[Data excerpts]

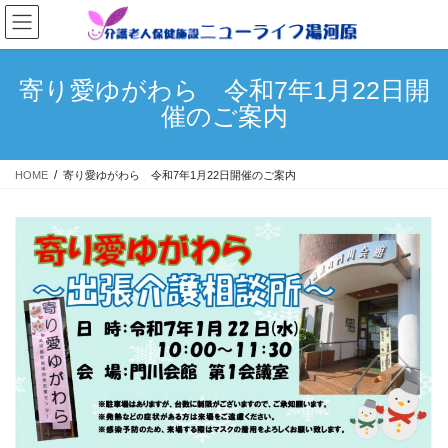
コ
ナ
ン
ビ
テ
ゲ
ン
ー
寄り愛ゆがわら 令和7年1月22日開
ツ
シ
催のご案内
へ
ョ
ス
ン
キ
に
HOME
寄り愛ゆがわら 令和7年1月22日開催のご案内
ッ
移
プ
動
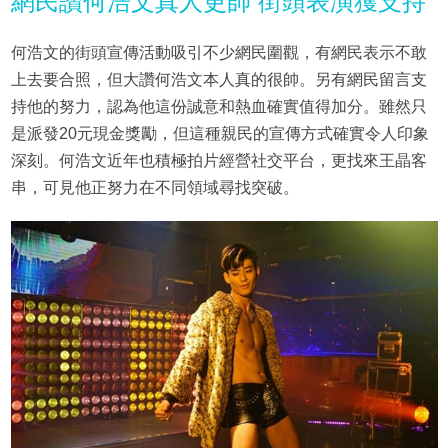
網民讚何浩文真人更帥 街頭表演獲支持
何浩文的街頭宣傳活動吸引不少網民圍觀，有網民表示不敢
上去要合照，但大讚何浩文本人真的很帥。另有網民留言支
持他的努力，認為他這份誠意和熱血確實值得加分。雖然只
是派發20元現金獎勵，但這種親民的宣傳方式確實令人印象
深刻。何浩文近年也積極拍片經營社交平台，更找來王晶客
串，可見他正努力在不同領域尋找突破。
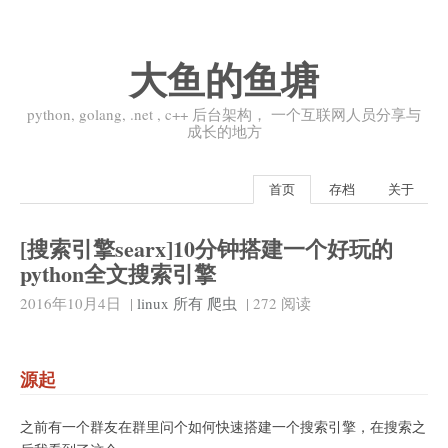
大鱼的鱼塘
python, golang, .net , c++ 后台架构， 一个互联网人员分享与
成长的地方
首页
存档
关于
[搜索引擎searx]10分钟搭建一个好玩的
python全文搜索引擎
2016年10月4日
|
linux
所有
爬虫
|
272
阅读
源起
之前有一个群友在群里问个如何快速搭建一个搜索引擎，在搜索之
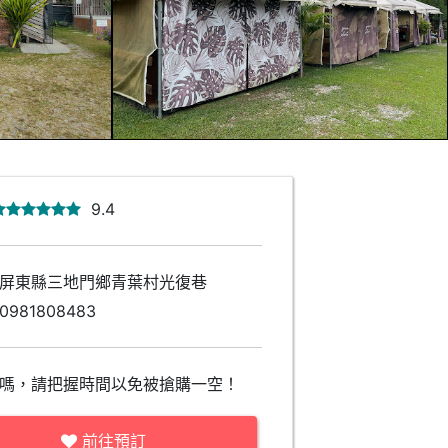
9.4
屏東縣三地門鄉青葉村光復巷
0981808483
嗎，請把握時間以免被搶購一空！
前往預訂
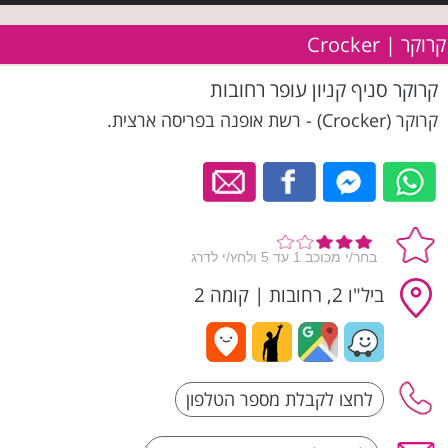
קרוקר | Crocker
קרוקר סניף קניון עופר רחובות
קרוקר (Crocker) - רשת אופנה בפריסה ארצית.
ביל"ו 2, רחובות
|
קומה 2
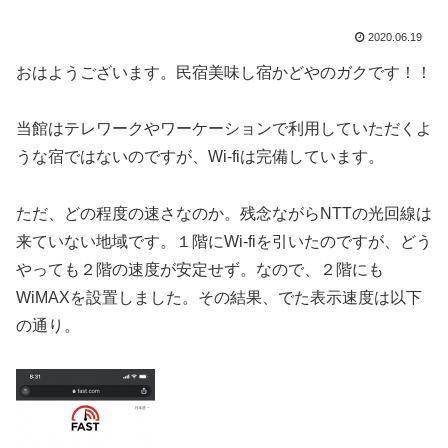
2020.06.19
おはようございます。民宿美味し宿かどやのガクです！！
当館はテレワークやワーケーションで利用していただくよ
うな宿ではないのですが、Wi-fiは完備しています。
ただ、どの程度の速さなのか。残念ながらNTTの光回線は
来ていない地域です。１階にWi-fiを引いたのですが、どう
やっても２階の速度が安定せず。なので、２階にも
WiMAXを設置しました。その結果、でた表示速度は以下
の通り。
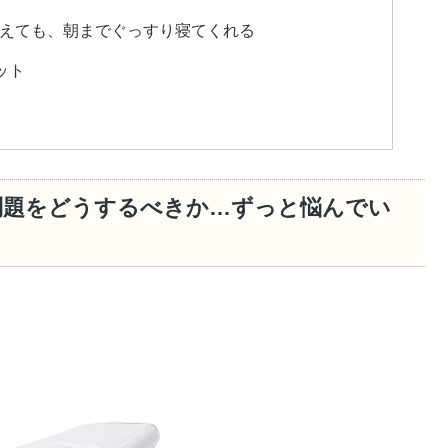
替えても、朝までぐっすり寝てくれる
ット
問題をどうするべきか…ずっと悩んでい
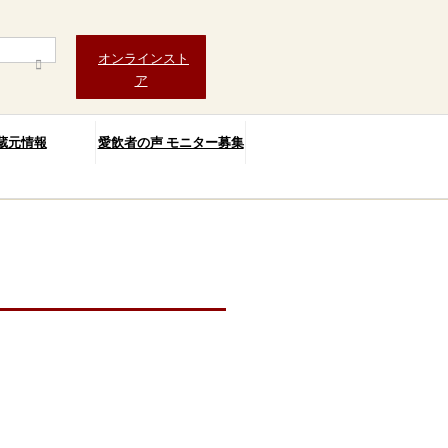
オンラインスト
ア
蔵元情報
愛飲者の声 モニター募集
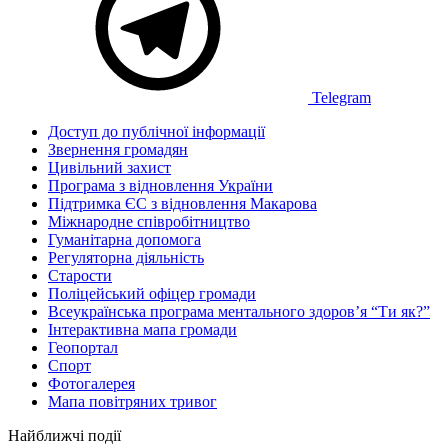
Telegram
Доступ до публічної інформації
Звернення громадян
Цивільний захист
Програма з відновлення України
Підтримка ЄС з відновлення Макарова
Міжнародне співробітництво
Гуманітарна допомога
Регуляторна діяльність
Старости
Поліцейський офіцер громади
Всеукраїнська програма ментального здоров’я “Ти як?”
Інтерактивна мапа громади
Геопортал
Спорт
Фотогалерея
Мапа повітряних тривог
Найближчі події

[/Data excerpts]

• [Instruction]
In the records above, find every line containing the word "Crocker" and show it.

• [Answer below]
קרוקר | Crocker
קרוקר (Crocker) - רשת אופנה בפריסה ארצית.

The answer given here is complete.